Dalam sebulan kucoba dengan keras menguasai Pagemaker dan Photoshop, sehingga akhirnya aku mampu melayout sebuah halaman koran dengan baik.
Beberapa bulan kemudian masalah pertama kami timbul, koordinator kami mengundurkan diri dari Kapuas Post. Pada waktu itu tersiar kabar burung bahwa Mas Iwan (Koordinator Kapuas Post) mengundurkan diri dikarenakan gajinya terbilang lebih kecil dari pracetak baru seperti aku, Ellen dan Yanto. Pasca pengunduran dirinya begitu membingungkan kami bertiga. Tetapi kami terselamatkan oleh kehadiran seorang senior dalam dunia layout dan grafis, Juliven Kougouw. Kepemimpinannya begitu membuka mataku akan dunia desain layout dan posisi penting pracetak dalam sebuah redaksi. Dari beliau aku mulai mempelajari Macromedia Freehand, tak sampai tiga bulan aku menguasainya.

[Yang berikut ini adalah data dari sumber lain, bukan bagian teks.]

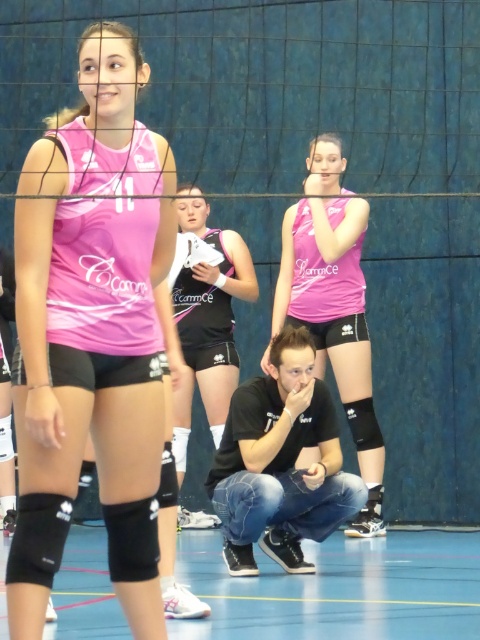
You are a photographer standing in the gymnasium and want to take a picture of the black denim jeans at center and the pink matte jersey at center. Which one will be visible in the foreground of the photo?

The black denim jeans at center is below the pink matte jersey at center, so the pink matte jersey at center will be in the foreground of the photo.

You are a volleyball coach observing the training session. You notice two players at the center of the court wearing black denim jeans and black matte shorts. The distance between them is crucial for a drill you want to set up. Can you confirm if the distance between the black denim jeans at center and the black matte shorts at center is sufficient for a 6 feet apart drill requirement?

The black denim jeans at center is 5.77 feet from the black matte shorts at center. Since 5.77 feet is less than 6 feet, the distance between them is insufficient for the 6 feet apart drill requirement.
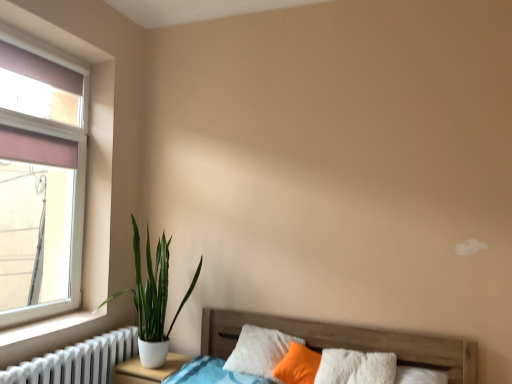
Where is `white ceramic plant at left`? This screenshot has width=512, height=384. white ceramic plant at left is located at coordinates (154, 300).

What are the coordinates of `white metallic radiator at lower left` in the screenshot? It's located at (77, 361).

What do you see at coordinates (347, 341) in the screenshot?
I see `wooden bed at lower left` at bounding box center [347, 341].

This screenshot has height=384, width=512. I want to click on wooden bed at lower left, so [347, 341].

What do you see at coordinates (46, 326) in the screenshot? The height and width of the screenshot is (384, 512). I see `white smooth window sill at lower left` at bounding box center [46, 326].

Where is `white ceramic plant at left`? The image size is (512, 384). white ceramic plant at left is located at coordinates (154, 300).

Is white metallic radiator at lower left oriented away from transparent glass window at left?

No.

Is white metallic radiator at lower left positioned behind transparent glass window at left?

That is False.

Based on the photo, how many degrees apart are the facing directions of white metallic radiator at lower left and transparent glass window at left?

white metallic radiator at lower left and transparent glass window at left are facing 88.9 degrees away from each other.

From a real-world perspective, is white metallic radiator at lower left positioned under transparent glass window at left based on gravity?

Indeed, from a real-world perspective, white metallic radiator at lower left is positioned beneath transparent glass window at left.

Considering the points (258, 365) and (7, 91), which point is in front, point (258, 365) or point (7, 91)?

The point (7, 91) is in front.

Can you confirm if white fluffy pillow at lower center is smaller than transparent glass window at left?

No, white fluffy pillow at lower center is not smaller than transparent glass window at left.

The width and height of the screenshot is (512, 384). In order to click on window above the white fluffy pillow at lower center (from a real-world perspective) in this screenshot , I will do `click(47, 165)`.

Considering the relative positions of white fluffy pillow at lower center and transparent glass window at left in the image provided, is white fluffy pillow at lower center to the left or to the right of transparent glass window at left?

Based on their positions, white fluffy pillow at lower center is located to the right of transparent glass window at left.

Consider the image. Can you confirm if white metallic radiator at lower left is positioned to the left of white smooth window sill at lower left?

No.

Looking at this image, is white metallic radiator at lower left behind white smooth window sill at lower left?

No, white metallic radiator at lower left is in front of white smooth window sill at lower left.

Considering the relative sizes of white metallic radiator at lower left and white smooth window sill at lower left in the image provided, is white metallic radiator at lower left wider than white smooth window sill at lower left?

Yes, white metallic radiator at lower left is wider than white smooth window sill at lower left.

In terms of size, does white matte nightstand at lower left appear bigger or smaller than transparent glass window at left?

Considering their sizes, white matte nightstand at lower left takes up more space than transparent glass window at left.

Considering the sizes of objects white matte nightstand at lower left and transparent glass window at left in the image provided, who is taller, white matte nightstand at lower left or transparent glass window at left?

transparent glass window at left is taller.

Considering the sizes of objects white matte nightstand at lower left and transparent glass window at left in the image provided, who is thinner, white matte nightstand at lower left or transparent glass window at left?

Thinner between the two is transparent glass window at left.

Is point (148, 383) closer to camera compared to point (13, 260)?

Yes, point (148, 383) is closer to viewer.

Which is behind, white fluffy pillow at lower center or white smooth window sill at lower left?

white fluffy pillow at lower center is more distant.

Can you tell me how much white fluffy pillow at lower center and white smooth window sill at lower left differ in facing direction?

white fluffy pillow at lower center and white smooth window sill at lower left are facing 68.4 degrees away from each other.

Identify the location of pillow on the right of white smooth window sill at lower left. (259, 351).

In the scene shown: Is white fluffy pillow at lower center wider than white smooth window sill at lower left?

Correct, the width of white fluffy pillow at lower center exceeds that of white smooth window sill at lower left.

Looking at this image, which object is wider, white matte nightstand at lower left or white metallic radiator at lower left?

white metallic radiator at lower left is wider.

From a real-world perspective, who is located higher, white matte nightstand at lower left or white metallic radiator at lower left?

white metallic radiator at lower left, from a real-world perspective.

Between white matte nightstand at lower left and white metallic radiator at lower left, which one appears on the right side from the viewer's perspective?

white matte nightstand at lower left.

Does white matte nightstand at lower left touch white metallic radiator at lower left?

No, white matte nightstand at lower left is not in contact with white metallic radiator at lower left.

Considering the sizes of objects white metallic radiator at lower left and wooden bed at lower left in the image provided, who is wider, white metallic radiator at lower left or wooden bed at lower left?

Wider between the two is wooden bed at lower left.

Is white metallic radiator at lower left in contact with wooden bed at lower left?

No.

What are the coordinates of `radiator in front of the transparent glass window at left` in the screenshot? It's located at (77, 361).

Identify the location of pillow that appears behind the transparent glass window at left. (259, 351).

From the image, which object appears to be farther from white metallic radiator at lower left, white fluffy pillow at lower center or wooden bed at lower left?

Based on the image, wooden bed at lower left appears to be further to white metallic radiator at lower left.

Based on their spatial positions, is white metallic radiator at lower left or white ceramic plant at left closer to white fluffy pillow at lower center?

white ceramic plant at left is positioned closer to the anchor white fluffy pillow at lower center.

Based on their spatial positions, is white metallic radiator at lower left or wooden bed at lower left closer to transparent glass window at left?

white metallic radiator at lower left.

Considering their positions, is white metallic radiator at lower left positioned closer to white fluffy pillow at lower center than white matte nightstand at lower left?

The object closer to white fluffy pillow at lower center is white matte nightstand at lower left.

When comparing their distances from white smooth window sill at lower left, does white ceramic plant at left or white metallic radiator at lower left seem closer?

The object closer to white smooth window sill at lower left is white metallic radiator at lower left.

Looking at the image, which one is located further to white matte nightstand at lower left, wooden bed at lower left or white fluffy pillow at lower center?

wooden bed at lower left is further to white matte nightstand at lower left.

Estimate the real-world distances between objects in this image. Which object is further from white smooth window sill at lower left, white fluffy pillow at lower center or white ceramic plant at left?

white fluffy pillow at lower center is further to white smooth window sill at lower left.

Estimate the real-world distances between objects in this image. Which object is further from white matte nightstand at lower left, white smooth window sill at lower left or white ceramic plant at left?

white smooth window sill at lower left is positioned further to the anchor white matte nightstand at lower left.

You are a GUI agent. You are given a task and a screenshot of the screen. Output one action in this format:
    pyautogui.click(x=<x>, y=<y>)
    Task: Click on the radiator located between wooden bed at lower left and white matte nightstand at lower left in the depth direction
    
    Given the screenshot: What is the action you would take?
    pyautogui.click(x=77, y=361)

Identify the location of houseplant between transparent glass window at left and white metallic radiator at lower left from top to bottom. (154, 300).

Locate an element on the screen. radiator located between white smooth window sill at lower left and white fluffy pillow at lower center in the left-right direction is located at coordinates (77, 361).

I want to click on window sill between transparent glass window at left and white metallic radiator at lower left in the vertical direction, so click(x=46, y=326).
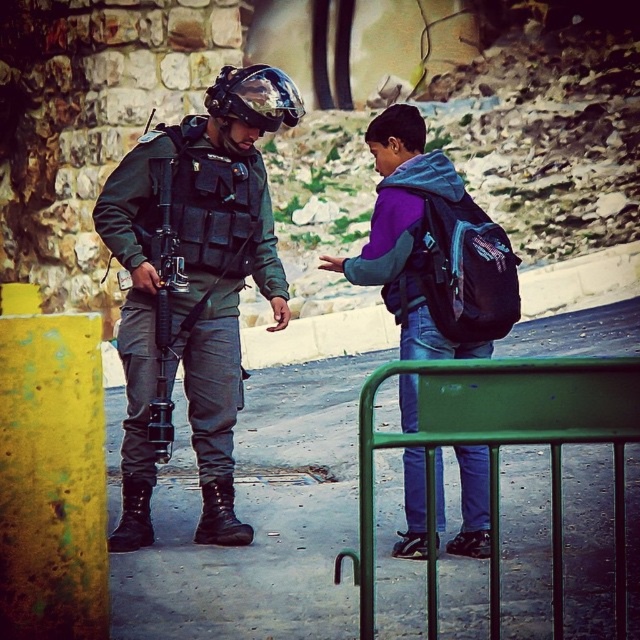
Does purple fleece jacket at center come in front of matte black backpack at center right?

No, purple fleece jacket at center is further to the viewer.

Is point (396, 188) positioned before point (461, 205)?

Yes, it is in front of point (461, 205).

Locate an element on the screen. The image size is (640, 640). purple fleece jacket at center is located at coordinates (422, 244).

Who is taller, matte black backpack at center right or matte black helmet at center?

matte black backpack at center right is taller.

Image resolution: width=640 pixels, height=640 pixels. Find the location of `matte black backpack at center right`. matte black backpack at center right is located at coordinates (468, 269).

At what (x,y) coordinates should I click in order to perform the action: click on matte black backpack at center right. Please return your answer as a coordinate pair (x, y). The image size is (640, 640). Looking at the image, I should click on (468, 269).

Who is positioned more to the left, matte black uniform at center or matte black helmet at center?

matte black uniform at center

Is point (241, 285) closer to viewer compared to point (298, 102)?

No, (241, 285) is behind (298, 102).

Describe the element at coordinates (193, 285) in the screenshot. I see `matte black uniform at center` at that location.

Where is `matte black uniform at center`? matte black uniform at center is located at coordinates (193, 285).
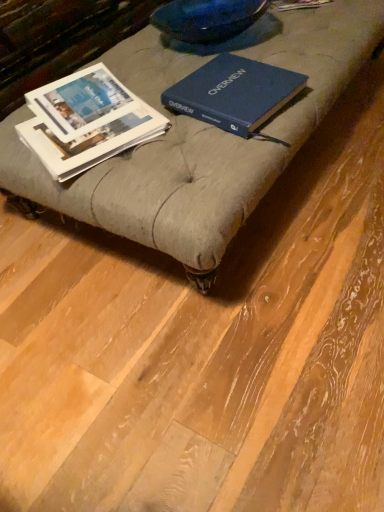
Question: Can you confirm if blue hardcover book at center, the second book when ordered from left to right, is bigger than matte gray ottoman at center?

Choices:
 (A) yes
 (B) no

Answer: (B)

Question: Is blue hardcover book at center, the second book when ordered from left to right, oriented away from matte gray ottoman at center?

Choices:
 (A) yes
 (B) no

Answer: (B)

Question: Does blue hardcover book at center, marked as the 1th book in a right-to-left arrangement, have a lesser height compared to matte gray ottoman at center?

Choices:
 (A) no
 (B) yes

Answer: (A)

Question: From a real-world perspective, is blue hardcover book at center, the second book when ordered from left to right, physically below matte gray ottoman at center?

Choices:
 (A) yes
 (B) no

Answer: (B)

Question: From a real-world perspective, is blue hardcover book at center, marked as the 1th book in a right-to-left arrangement, on top of matte gray ottoman at center?

Choices:
 (A) yes
 (B) no

Answer: (A)

Question: Can you confirm if blue hardcover book at center, the second book when ordered from left to right, is positioned to the left of matte gray ottoman at center?

Choices:
 (A) no
 (B) yes

Answer: (A)

Question: From a real-world perspective, is white paper book at left, the 2th book viewed from the right, under blue hardcover book at center, the second book when ordered from left to right?

Choices:
 (A) yes
 (B) no

Answer: (A)

Question: Could you tell me if white paper book at left, the 2th book viewed from the right, is facing blue hardcover book at center, marked as the 1th book in a right-to-left arrangement?

Choices:
 (A) yes
 (B) no

Answer: (A)

Question: From a real-world perspective, does white paper book at left, the 2th book viewed from the right, stand above blue hardcover book at center, marked as the 1th book in a right-to-left arrangement?

Choices:
 (A) yes
 (B) no

Answer: (B)

Question: Does white paper book at left, which appears as the 1th book when viewed from the left, have a larger size compared to blue hardcover book at center, the second book when ordered from left to right?

Choices:
 (A) yes
 (B) no

Answer: (B)

Question: Considering the relative positions of white paper book at left, which appears as the 1th book when viewed from the left, and blue hardcover book at center, marked as the 1th book in a right-to-left arrangement, in the image provided, is white paper book at left, which appears as the 1th book when viewed from the left, behind blue hardcover book at center, marked as the 1th book in a right-to-left arrangement,?

Choices:
 (A) no
 (B) yes

Answer: (A)

Question: Is white paper book at left, which appears as the 1th book when viewed from the left, in front of blue hardcover book at center, the second book when ordered from left to right?

Choices:
 (A) no
 (B) yes

Answer: (B)

Question: Is white paper book at left, the 2th book viewed from the right, completely or partially inside blue hardcover book at center, marked as the 1th book in a right-to-left arrangement?

Choices:
 (A) no
 (B) yes

Answer: (A)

Masalah kedua timbul. Juliven semakin hari semakin jarang hadir diantara kami. Ternyata keahlian beliau telah merambah dunia Narkoba dan sabu-sabu. Seperti kata orang, sekali terjerat sulit untuk keluar. Para pracetak kembali diliputi oleh dunia kegelapan. Akhirnya Pak Yusri (Pemred Kapuas Post) mengambil keputusan untuk mengangkatku menjadi Koordinator Pracetak. Taraf hidupkupun agak mulai membaik (walau cuma dapat tunjangan profesi Rp. 75.00 sebulan).
Selama 2 tahun pergantian pracetak telah beberapa kali terjadi. Dari mulai keluarnya Yanto sampai masuknya si Gondrong yang jago motret, Bering. Begitu pula dengan wartawan, yang dulunya wartawan senior sebagian menjadi redaktur dan sebagian lagi mencari peruntungan diluar. Wajah-wajah baru seperti Ika, Budiman, Anto dan teman-teman lain mengisi canda tawa di redaksi Kapuas Post.
Pada pertengahan tahun 2003, namaku sebagai orang pertama yang menguasai Adobe Indesign dicatut orang yang tak lain (sebut saja Spongebob). Dia mengaku mengenal Indesign dan memerintahkan semua karyawan untuk menggunakannya. Padahal baru seminggu sebelum nama saya dicatut, saya sempat berbincang-bincang mengenai kecanggihan software ini kepada jahanam ini. Sungguh keterlaluan )&!^*^%!#@%!(*^%#&!^@&$^*!#__$&!*$^&.... Tetapi Tuhan berkata lain, program ini tak berjalan semestinya.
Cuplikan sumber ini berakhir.